The Misuse of the Gift of Speech
J.R. Miller, published 1913
Speech is one of the noblest endowments of humanity. We are so familiar with its use, that we do not appreciate the wonder of it. It is a gift, too, that is capable of measureless development. Now and then, we see or hear a person who has attained something marvelous in the power of expression in speech or in song — as in the eloquence of Demosthenes, and the songs of Jenny Lind. But these remarkable achievements are only hints of what is possible in high degree, at least, in every human voice. No doubt there have been countless men and women who never attained any special power, who never became famous as speakers or singers — yet who had the natural gifts and needed only education and training to make them as remarkable as the few whose eloquence or music has thrilled countless hearts. There is a serious misuse of the gift of speech, therefore — in the failure to make the most of it.
There is also a misuse of this glorious gift in the matter of speech — in the quality of the words which are spoken. The faculty of speech is bestowed upon us, not merely as an ornament — but primarily as an instrument with which to do good. It is intended that we shall speak only such words as will help others, giving them pleasure, comfort, or cheer; imparting knowledge and instruction; inspiring in them noble thoughts, gentle feelings, kindly impulses. We never can understand the full measure of the good we may do with our power of speech.

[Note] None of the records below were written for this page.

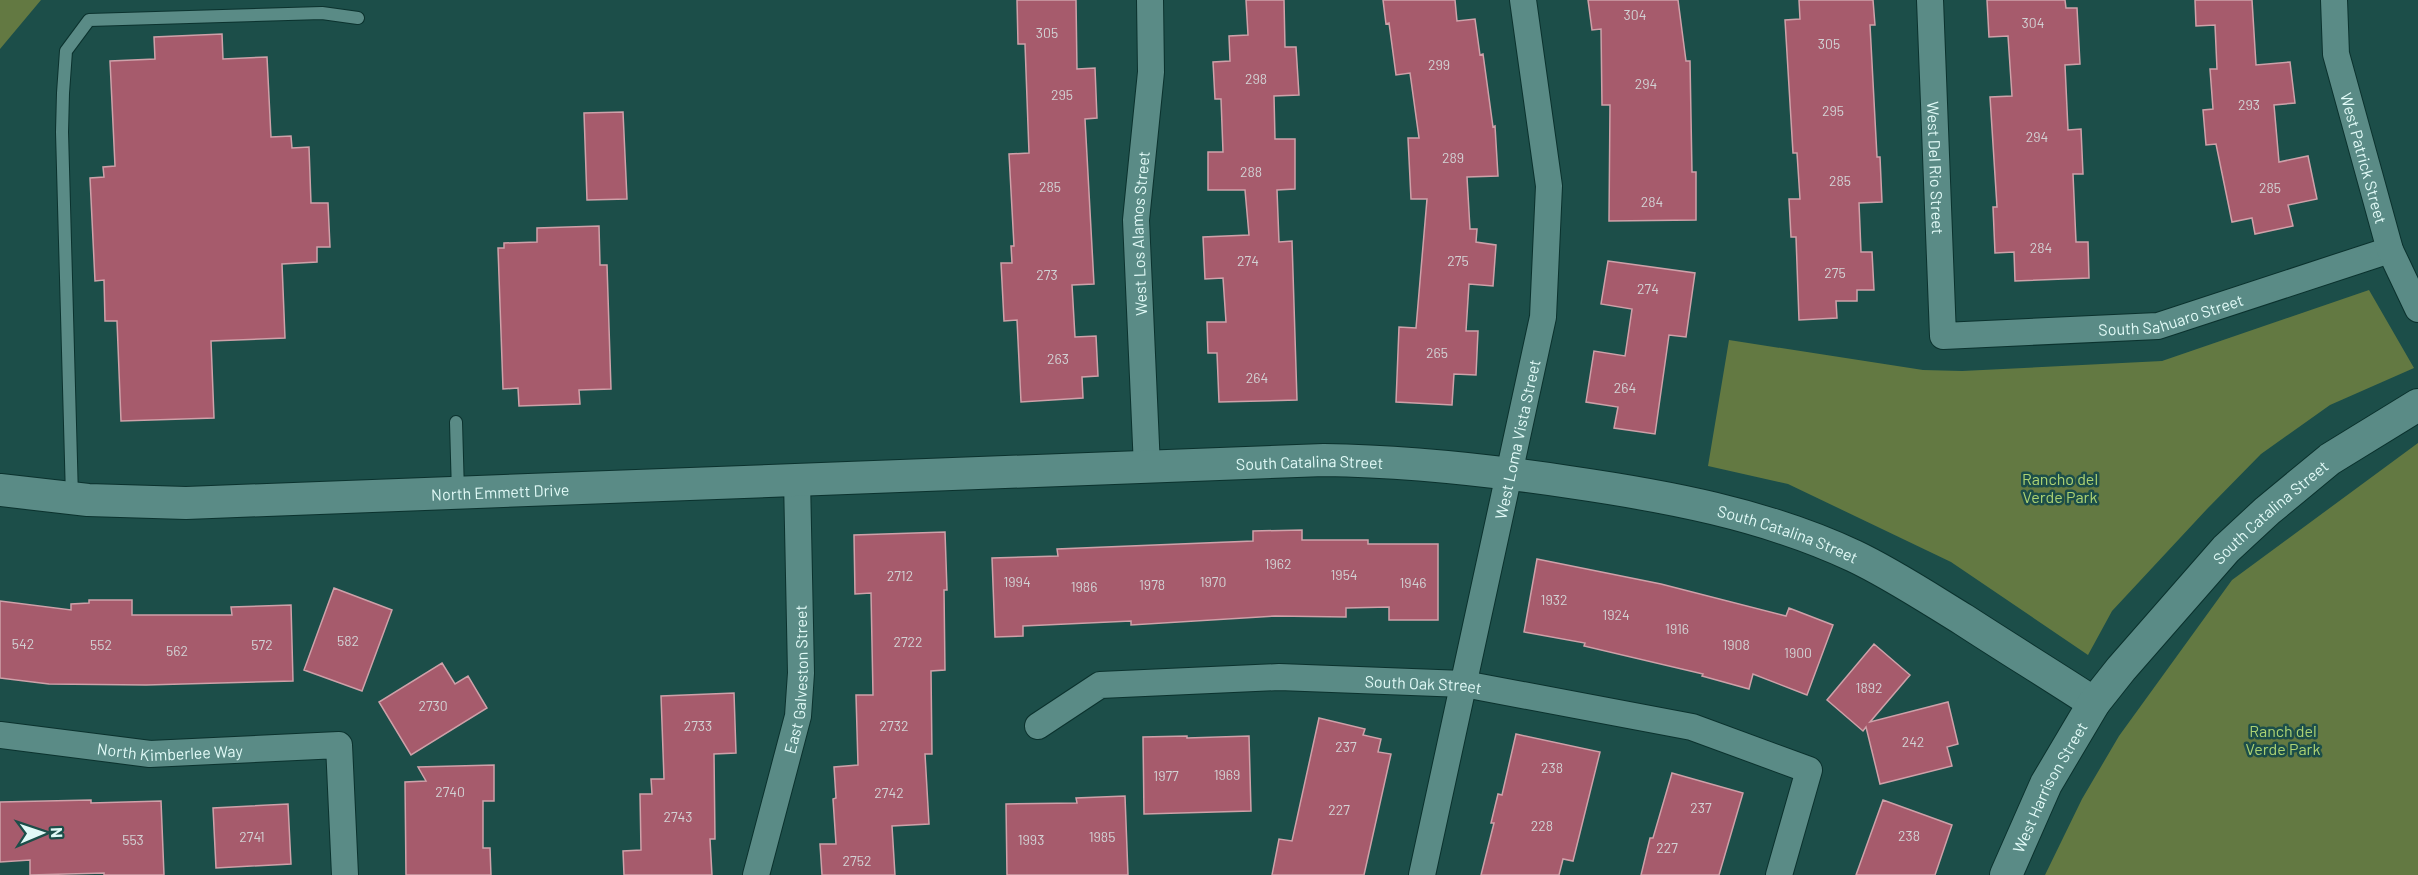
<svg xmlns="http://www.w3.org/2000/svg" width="2418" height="875" viewBox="0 0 2418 875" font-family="Barlow,sans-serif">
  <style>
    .green { fill: #637942 }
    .building { fill: #a65b6c; stroke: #cea1a9; stroke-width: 1.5 }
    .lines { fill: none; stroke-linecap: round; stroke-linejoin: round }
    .service-casing { stroke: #0b322e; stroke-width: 14 }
    .minor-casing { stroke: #0b322e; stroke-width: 28 }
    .tertiary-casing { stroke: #0b322e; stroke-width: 34 }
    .service { stroke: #5a8b86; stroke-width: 12 }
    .minor { stroke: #5a8b86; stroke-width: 26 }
    .tertiary { stroke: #5a8b86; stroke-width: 32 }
    .labels { text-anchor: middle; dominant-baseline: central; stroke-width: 5; stroke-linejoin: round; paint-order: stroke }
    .number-label { font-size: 14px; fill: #d2d2d4 }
    .street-label { font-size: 16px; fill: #e1faf7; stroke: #1c4e49 }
    .park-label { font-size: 16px; fill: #add374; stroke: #1c4e49 }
  </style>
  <rect width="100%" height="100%" fill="#1c4e49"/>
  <path class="green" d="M0 0H41L0 49Z
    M2369 290 2414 368 2330 405 2261 454 2207 509 2112 611 2088 655 1951 562 1788 484 1708 466 1729 340 1923 370 1962 371 2162 361Z
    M2418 443V875H2045L2082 799 2119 736 2232 580Z"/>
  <path class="building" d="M1017 0H1076L1077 69 1095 68 1097 118 1085 119 1094 284 1072 285 1075 337 1096 336 1098 376 1082 377 1083 398 1021 402 1017 320 1004 321 1001 263H1012L1011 246H1014L1009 154 1029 153 1025 44H1018Z
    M1246 0H1284L1285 47H1296L1299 95 1274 96 1275 139H1295V189L1277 190 1279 242 1292 241 1297 400 1219 402 1217 353H1208L1207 322H1226L1223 278 1205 279 1203 237 1249 235 1245 190H1208V152H1223L1221 99H1215L1213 62 1230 61 1229 36 1248 35Z
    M1383 0H1455L1457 21 1475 19 1480 55 1483 54 1493 127 1495 126 1498 176 1467 177 1470 229H1477L1476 242 1496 245 1493 286 1469 284 1466 331H1478L1476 375 1454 374 1452 405 1396 402 1399 327 1416 328 1427 199H1411L1408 138H1419L1410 73 1396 75 1389 23 1386 24Z
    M1588 0H1678L1686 61H1690L1692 172H1696V220L1609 221 1610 105H1602L1601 29 1592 30Z
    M1799 0H1873L1875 25H1870L1877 157H1880L1882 202 1859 203 1861 252H1872L1874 290H1857V301H1836L1837 318 1799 320 1796 237H1791L1789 199H1800L1797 153H1793L1785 20 1800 19Z
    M1987 0H2065L2066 8H2077L2080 64 2065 65 2068 130 2081 129 2083 174H2073L2076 242H2088L2089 278 2015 281 2014 252 1995 253 1993 207H1997L1990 97 2012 96 2008 36 1989 37Z
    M2195 0H2252L2256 65 2290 62 2295 103 2274 105 2279 162 2308 156 2317 199 2288 205 2293 226 2255 234 2252 218 2232 222 2216 144 2206 145 2203 110 2213 109 2210 69H2217L2215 25 2196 26Z
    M222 34 223 59 267 57 271 137 291 136 292 148 309 147 311 203H328L330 247H317V262L282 264 285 338 211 341 214 418 121 421 117 321H105L104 280 95 281 90 178 104 177 103 167 115 166 110 61 155 59 154 37Z
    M623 112 627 199 587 200 584 113Z
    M599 226 600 265H607L611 389 579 390 580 404 519 406 518 388 503 389 498 248H504V243L537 242V228Z
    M1608 261 1695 273 1686 337 1669 335 1655 434 1614 428 1618 407 1586 402 1594 351 1625 356 1632 309 1601 304Z
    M1302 530V540H1368V544H1438V620H1389V607L1346 608V617L1275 616 1131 625V621L1023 626V636L995 637 992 558 1058 556 1057 549 1253 541V531Z
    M945 532 947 590H944L945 670 931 671 932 754H925L929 824 892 826 895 875H822L820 844H836L833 799 836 798 834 767 858 765 856 695H873L871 593 855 594 854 535Z
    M1537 559 1661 584 1786 616 1789 608 1833 625 1807 695 1753 674 1749 689 1702 676 1703 674 1584 646 1585 643 1524 632Z
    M334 588 392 610 362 691 304 670Z
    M89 600H132V615H232L231 607 291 605 293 681 146 685 49 684 0 678V601L71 610V604L89 603Z
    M1874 644 1910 675 1870 722 1948 702 1958 744 1947 747 1952 766 1880 784 1866 727 1863 731 1827 700Z
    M442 663 455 684 468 676 487 708 411 755 379 702Z
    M734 693 736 753 714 754 715 839H710L712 875H624L623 851 641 850 640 794H652L651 779H664L661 696Z
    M1319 718 1365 729 1363 735 1381 739 1378 752 1391 754 1364 875H1272L1279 839 1292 841Z
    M1516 734 1600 752 1573 861 1563 859 1559 875H1481L1494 823H1491L1498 794 1502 795Z
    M1187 736V738L1249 736 1251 811 1144 814 1143 737Z
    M494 765V801H483V848H490L491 875H406L405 782 426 781 418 767Z
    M1672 773 1743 793 1719 875H1641L1650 838H1653Z
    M1125 796 1128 875H1007L1006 804 1077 803 1076 798Z
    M91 800V803L161 801 164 875H104V873L30 875V860L0 862V802Z
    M1883 800 1952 825 1935 875H1856Z
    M288 804 291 864 216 868 213 808Z"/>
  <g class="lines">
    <g class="service-casing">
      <path id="service" d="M456 422 458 493
        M72 497 62 132 63 93 66 51 89 20 322 13 358 18"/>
    </g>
    <g class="minor-casing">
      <g id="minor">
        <path id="s1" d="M1930 0 1943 336 2158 326 2390 250"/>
        <path id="s2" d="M2334 0 2336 54 2390 250 2418 309"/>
        <path id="s3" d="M1147 467 1136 220 1151 72 1150 0"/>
        <path id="s4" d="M1038 726 1100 685 1279 677 1464 684 1692 727 1809 770 1779 875"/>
        <path id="s5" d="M0 735 150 754 339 745 345 875"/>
        <path id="s6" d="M756 875 798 716 801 673 797 479"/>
        <path id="s7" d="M1422 875 1543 317 1549 186 1523 0"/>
      </g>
    </g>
    <g class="tertiary-casing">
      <g id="tertiary">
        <path id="s8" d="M0 490 88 500 186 503 1324 460C1407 461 1488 470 1569 482 1666 496 1764 514 1854 556 1892 574 1928 598 1964 620 2007 648 2051 675 2094 703"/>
        <path id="s9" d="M2006 875 2046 784 2094 703 2121 669 2226 549 2267 511 2330 459 2418 405"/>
      </g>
    </g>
    <use href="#service" class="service"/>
    <use href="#minor" class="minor"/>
    <use href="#tertiary" class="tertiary"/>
  </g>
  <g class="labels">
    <g class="number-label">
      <text x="1635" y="14">304</text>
      <text x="2033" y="22">304</text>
      <text x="1047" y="32">305</text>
      <text x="1829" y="43">305</text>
      <text x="1439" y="64">299</text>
      <text x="1256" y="78">298</text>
      <text x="1646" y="83">294</text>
      <text x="1062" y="94">295</text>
      <text x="2249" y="104">293</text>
      <text x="1833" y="110">295</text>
      <text x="2037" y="136">294</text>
      <text x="1453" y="157">289</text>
      <text x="1251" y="171">288</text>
      <text x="1840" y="180">285</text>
      <text x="1050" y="186">285</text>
      <text x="2270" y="187">285</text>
      <text x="1652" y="201">284</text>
      <text x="2041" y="247">284</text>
      <text x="1248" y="260">274</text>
      <text x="1458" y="260">275</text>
      <text x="1835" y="272">275</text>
      <text x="1047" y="274">273</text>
      <text x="1648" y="288">274</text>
      <text x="1437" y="352">265</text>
      <text x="1058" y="358">263</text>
      <text x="1257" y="377">264</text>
      <text x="1625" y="387">264</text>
      <text x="1278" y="563">1962</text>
      <text x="1344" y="574">1954</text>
      <text x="900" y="575">2712</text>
      <text x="1017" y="581">1994</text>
      <text x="1213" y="581">1970</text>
      <text x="1413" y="582">1946</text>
      <text x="1152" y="584">1978</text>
      <text x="1084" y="586">1986</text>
      <text x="1554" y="599">1932</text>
      <text x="1616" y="614">1924</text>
      <text x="1677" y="628">1916</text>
      <text x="348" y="640">582</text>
      <text x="908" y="641">2722</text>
      <text x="23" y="643">542</text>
      <text x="101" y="644">552</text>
      <text x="262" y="644">572</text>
      <text x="1736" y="644">1908</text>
      <text x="177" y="650">562</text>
      <text x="1798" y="652">1900</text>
      <text x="1869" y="687">1892</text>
      <text x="433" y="705">2730</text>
      <text x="698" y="725">2733</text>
      <text x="894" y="725">2732</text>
      <text x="1913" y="741">242</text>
      <text x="1346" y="746">237</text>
      <text x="1552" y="767">238</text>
      <text x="1227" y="774">1969</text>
      <text x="1166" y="775">1977</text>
      <text x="450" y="791">2740</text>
      <text x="889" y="792">2742</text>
      <text x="1701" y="807">237</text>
      <text x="1339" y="809">227</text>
      <text x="678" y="816">2743</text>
      <text x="1542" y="825">228</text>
      <text x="1909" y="835">238</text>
      <text x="252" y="836">2741</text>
      <text x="1102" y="836">1985</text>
      <text x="133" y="839">553</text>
      <text x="1031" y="839">1993</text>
      <text x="1667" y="847">227</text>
      <text x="857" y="860">2752</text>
    </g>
    <g class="street-label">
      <text stroke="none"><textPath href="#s2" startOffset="162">West Patrick Street</textPath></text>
      <text stroke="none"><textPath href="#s1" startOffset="168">West Del Rio Street</textPath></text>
      <text stroke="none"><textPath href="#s3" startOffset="234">West Los Alamos Street</textPath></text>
      <text stroke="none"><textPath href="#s1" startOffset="566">South Sahuaro Street</textPath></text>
      <text stroke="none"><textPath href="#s7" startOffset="446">West Loma Vista Street</textPath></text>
      <text stroke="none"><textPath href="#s8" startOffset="1311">South Catalina Street</textPath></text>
      <text stroke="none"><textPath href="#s8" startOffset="501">North Emmett Drive</textPath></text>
      <text stroke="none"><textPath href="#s9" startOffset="454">South Catalina Street</textPath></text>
      <text stroke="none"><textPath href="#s8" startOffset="1797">South Catalina Street</textPath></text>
      <text stroke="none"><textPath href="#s6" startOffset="201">East Galveston Street</textPath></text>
      <text stroke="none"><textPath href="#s4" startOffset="398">South Oak Street</textPath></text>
      <text stroke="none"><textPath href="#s5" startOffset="171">North Kimberlee Way</textPath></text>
      <text stroke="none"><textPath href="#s9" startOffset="98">West Harrison Street</textPath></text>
    </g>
    <g class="park-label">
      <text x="2060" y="478">Rancho del<tspan x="2060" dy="18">Verde Park</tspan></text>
      <text x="2283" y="730">Ranch del<tspan x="2283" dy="18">Verde Park</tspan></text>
    </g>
  </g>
  <g transform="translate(42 833) rotate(88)" stroke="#1c4e49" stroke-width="4.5" paint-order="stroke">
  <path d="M0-4.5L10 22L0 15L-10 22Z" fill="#e1faf7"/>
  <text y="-9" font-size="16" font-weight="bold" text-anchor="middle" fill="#e1faf7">N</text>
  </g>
</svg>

Single sentences have lifted lives from despair to hope. Words have saved souls. By a few minutes' talk, human destinies have been changed from death to life.
The power of speech is simply incalculable. Think of the words of Jesus, for example, spoken while he went about over the country — and then try to estimate the blessings to the world from their influence. Someone has compared these words to a handful of sweet spices, cast into a bitter sea, to sweeten its waters. The words of Jesus have sweetened, and are still sweetening the world's bitterness, wherever they go. No other words have such power as these words, and yet there is not one of us who could not enrich the world and scatter blessings through the words which we drop from our lips, day after day.
Yet how many of us fail to make the most of our gift of speech! How many people there are whose words — instead of giving cheer, encouragement, inspiration, and help — only give pain, start bitter thoughts, or hurt lives! The Bible speaks of the poison of asps as being under men's tongues. With all its marvelous power to give pleasure and good — how often is it that the gift of speech is debased into an instrument of hurt and harm!
Our speech is an index of our character. Our words approve us — or condemn us. The wisest of all teachers said, "Out of the abundance of the heart, the mouth speaks." So our speech reveals what is in us, whether good or bad. We sometimes see people whose appearance is attractive. We are much biased in their favor, while we only look at their features. But when they open their mouths and begin to speak — the pleasant illusion vanishes. Perhaps the tones of the voice are enough — they are harsh, or angry, or fretful, or denunciatory. Or the tone may be unobjectionable — and yet the words they speak may be ungentle, bitter, censorious, defamatory. "Your speech betrays you."
We judge by one's accent, even in a brief conversation, from what part of the country he comes — from the South, from New England, from the West, or from this or that country over the sea. So we discover in a little while in talking with a stranger, what kind of man he is — refined or unrefined, modest or self-conceited, kindly disposed to people, or critical and harsh in judgment.
There is a large class of people whose conversation is almost entirely about their neighbors. If you overhear two of them talking together anywhere, you will find that some other human being is the subject. It is not often, either, that they are saying good and kindly things of the person. In ninety-nine cases in a hundred — it is some fault-finding that you hear, some criticism, perhaps some unsavory gossip which involves the good name of the one who is being talked about.
There is a great deal of disloyalty in conversation. It is too rarely, that we hear earnest commendation of others. Even of their most intimate friends, people are likely to speak disparagingly when they are absent. If it is always true that "out of the abundance of the heart, the mouth speaks," then what shall we say of the sincerity of the friendship which, the moment the friend's back is turned, is unequal to the task of speaking loyally of him, and is ready even to join in depreciatory words concerning him?
In many other ways is the gift of speech misused. The Master says that for every idle word, we must give account; yet how many idle, chaffy words are spoken every day! How empty is much of the staple of the conversation of the parlor! Then there are countless words which are not idle and empty only — but are full of evil — bitterness, unkindness, and falsehood!
Is it not time that the New Testament teaching should be applied to conversation? "Therefore, putting away falsehood, speak truth each one with his neighbor." "Let no corrupt speech proceed out of your mouth — but such as is good for edifying as the need may be, that it may give grace to them that hear."